Friday, January 30, 2015

The Interview

Thanks to the running dog capitalists at Netflix, I finally caught The Interview. Boiled down to an elevator pitch, here's the gag --

Out of a clear blue sky, Kim Jong-un (Randall Park) grants an interview to Dave Skylark (James Franco), the fatuous host of a sleazy celebrity talk show on American TV. Said host is set to fly to North Korea with his brainy producer, Aaron Rapoport (Seth Rogen). The CIA taps these media bottomfeeders to assassinate the baby-faced dictator. They arrive in the crappy Hermit Kingdom. Screw-ups and comedy ensue.

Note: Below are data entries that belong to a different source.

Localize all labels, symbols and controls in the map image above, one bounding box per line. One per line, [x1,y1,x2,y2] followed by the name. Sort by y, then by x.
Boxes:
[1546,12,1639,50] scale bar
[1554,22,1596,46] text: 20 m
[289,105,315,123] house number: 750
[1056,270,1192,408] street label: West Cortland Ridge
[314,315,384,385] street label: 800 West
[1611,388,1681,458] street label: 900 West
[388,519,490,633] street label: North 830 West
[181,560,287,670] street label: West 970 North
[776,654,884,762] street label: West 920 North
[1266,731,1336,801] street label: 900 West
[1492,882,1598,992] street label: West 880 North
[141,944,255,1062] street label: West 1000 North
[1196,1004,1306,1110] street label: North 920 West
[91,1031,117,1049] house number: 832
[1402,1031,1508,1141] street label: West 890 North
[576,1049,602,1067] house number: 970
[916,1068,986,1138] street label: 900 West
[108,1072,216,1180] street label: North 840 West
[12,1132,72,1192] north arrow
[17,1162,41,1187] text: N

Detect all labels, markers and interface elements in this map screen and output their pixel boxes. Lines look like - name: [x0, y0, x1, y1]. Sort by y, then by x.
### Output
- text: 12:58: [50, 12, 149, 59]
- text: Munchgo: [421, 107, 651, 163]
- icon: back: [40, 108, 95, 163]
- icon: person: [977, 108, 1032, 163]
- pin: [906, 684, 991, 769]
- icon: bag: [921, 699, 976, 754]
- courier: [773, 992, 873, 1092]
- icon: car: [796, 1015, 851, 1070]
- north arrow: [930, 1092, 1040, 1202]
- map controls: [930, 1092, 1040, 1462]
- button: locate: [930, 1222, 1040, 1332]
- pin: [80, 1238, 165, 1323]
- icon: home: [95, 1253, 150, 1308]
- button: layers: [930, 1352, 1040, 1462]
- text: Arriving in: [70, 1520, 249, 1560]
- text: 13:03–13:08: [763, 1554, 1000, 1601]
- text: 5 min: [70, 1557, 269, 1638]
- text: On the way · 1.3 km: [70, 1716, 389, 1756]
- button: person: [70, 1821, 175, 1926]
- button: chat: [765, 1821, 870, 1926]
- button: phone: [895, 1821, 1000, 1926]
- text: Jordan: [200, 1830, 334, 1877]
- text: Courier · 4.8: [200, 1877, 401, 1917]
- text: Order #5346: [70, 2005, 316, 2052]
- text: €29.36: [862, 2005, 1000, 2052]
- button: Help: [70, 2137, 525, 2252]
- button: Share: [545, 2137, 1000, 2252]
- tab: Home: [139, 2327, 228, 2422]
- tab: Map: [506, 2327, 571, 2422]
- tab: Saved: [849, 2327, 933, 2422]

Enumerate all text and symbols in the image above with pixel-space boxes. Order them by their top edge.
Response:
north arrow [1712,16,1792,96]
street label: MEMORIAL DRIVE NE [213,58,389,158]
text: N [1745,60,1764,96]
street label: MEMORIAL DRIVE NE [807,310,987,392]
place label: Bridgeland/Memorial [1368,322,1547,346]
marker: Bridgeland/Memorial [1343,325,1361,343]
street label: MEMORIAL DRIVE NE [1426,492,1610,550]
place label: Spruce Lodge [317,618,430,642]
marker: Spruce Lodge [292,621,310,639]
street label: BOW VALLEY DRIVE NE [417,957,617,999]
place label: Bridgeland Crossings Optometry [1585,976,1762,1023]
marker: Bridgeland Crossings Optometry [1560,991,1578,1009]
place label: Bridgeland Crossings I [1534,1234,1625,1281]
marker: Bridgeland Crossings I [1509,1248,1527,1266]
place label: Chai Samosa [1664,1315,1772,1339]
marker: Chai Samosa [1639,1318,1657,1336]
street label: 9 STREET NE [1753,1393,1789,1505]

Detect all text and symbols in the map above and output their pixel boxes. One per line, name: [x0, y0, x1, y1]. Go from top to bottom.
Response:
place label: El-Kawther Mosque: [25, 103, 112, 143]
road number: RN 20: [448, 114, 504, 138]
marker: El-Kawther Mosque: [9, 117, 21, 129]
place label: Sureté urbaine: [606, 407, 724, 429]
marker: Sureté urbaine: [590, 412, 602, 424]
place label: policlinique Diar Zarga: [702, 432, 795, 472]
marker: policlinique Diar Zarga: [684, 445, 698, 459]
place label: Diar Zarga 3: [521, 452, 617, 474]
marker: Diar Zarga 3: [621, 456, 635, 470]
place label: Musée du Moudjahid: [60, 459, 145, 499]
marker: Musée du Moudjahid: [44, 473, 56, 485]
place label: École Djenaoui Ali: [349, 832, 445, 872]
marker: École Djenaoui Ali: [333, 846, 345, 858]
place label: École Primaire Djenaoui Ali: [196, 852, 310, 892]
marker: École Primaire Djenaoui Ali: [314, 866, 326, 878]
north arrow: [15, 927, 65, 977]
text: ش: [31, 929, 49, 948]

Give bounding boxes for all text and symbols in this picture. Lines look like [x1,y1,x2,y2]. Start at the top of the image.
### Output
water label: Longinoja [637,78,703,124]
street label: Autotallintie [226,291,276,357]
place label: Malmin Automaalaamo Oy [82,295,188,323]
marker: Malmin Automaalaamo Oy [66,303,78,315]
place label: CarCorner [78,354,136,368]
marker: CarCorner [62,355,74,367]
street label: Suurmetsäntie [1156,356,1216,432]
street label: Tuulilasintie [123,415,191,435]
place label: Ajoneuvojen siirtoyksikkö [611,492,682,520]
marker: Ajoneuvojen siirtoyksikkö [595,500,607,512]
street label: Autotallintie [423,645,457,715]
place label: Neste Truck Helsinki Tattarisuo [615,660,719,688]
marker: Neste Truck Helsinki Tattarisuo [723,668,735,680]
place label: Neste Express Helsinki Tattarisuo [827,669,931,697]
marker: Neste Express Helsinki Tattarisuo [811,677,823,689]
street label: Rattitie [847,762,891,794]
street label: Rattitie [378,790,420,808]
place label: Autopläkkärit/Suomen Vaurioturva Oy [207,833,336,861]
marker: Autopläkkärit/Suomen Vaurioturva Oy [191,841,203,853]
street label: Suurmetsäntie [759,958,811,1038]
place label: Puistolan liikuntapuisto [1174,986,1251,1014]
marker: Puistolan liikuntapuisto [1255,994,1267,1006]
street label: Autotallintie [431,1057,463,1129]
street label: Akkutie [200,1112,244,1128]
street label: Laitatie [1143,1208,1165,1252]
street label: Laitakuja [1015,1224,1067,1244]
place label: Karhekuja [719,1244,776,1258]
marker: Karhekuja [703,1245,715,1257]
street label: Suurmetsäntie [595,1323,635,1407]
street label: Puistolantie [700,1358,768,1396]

Apart from poking a thumb in the eye of a psychopathic dictator armed with nukes, not bad. It's a great comic premise for a Ben Stiller satire along the liners of Zoolander or Tropic Thunder. Trouble is, Ben Stiller didn't write or direct it. Directors Seth Rogen and Evan Goldberg and screenwriter Dan Sterling did. They waste the promise of the premise.

The movie is 2/3 set up 1/3 pay off. It takes about an hour before the lads wind up in North Korea. The stateside stuff is heavy with exposition and character points. Not that funny. Lots of Hangover-style ass, schlong and caca jokes, too. Not that funny. The North Korea segment is funny enough, if you can overlook the perverse violations to the Goddess of Logic and tedious bromance crap.

Rogen puts in the best comic performance as the laid-back producer. Franco just seems wrong. His character's too damn likable for a back-stabbing talk show host. Morton Downey Jr. would be more like it. Too old for the demographic, I know. Park doesn't quite sell me on the boy dictator's basic insecurity. Diana Bang (as a sexy DPRK propaganda officer who falls for Rapoport) and Lizy Caplan (as the CIA puppet master running the show) are funny enough, though their comic talents seem wasted.

Oddly, the movie is moving in spite of itself. North Korea is a real place, and evidently, a really shitty place. You wind up rooting for the lads to do their mission. Like it or not you get involved and cheer when the bad guy dies. Sadly, it's just a movie. The bad guy is still alive -- and he's pissed. I am too. Hell, they stirred up all this trouble -- for this?



If your movie is going to cause an international incident, it might as well be good.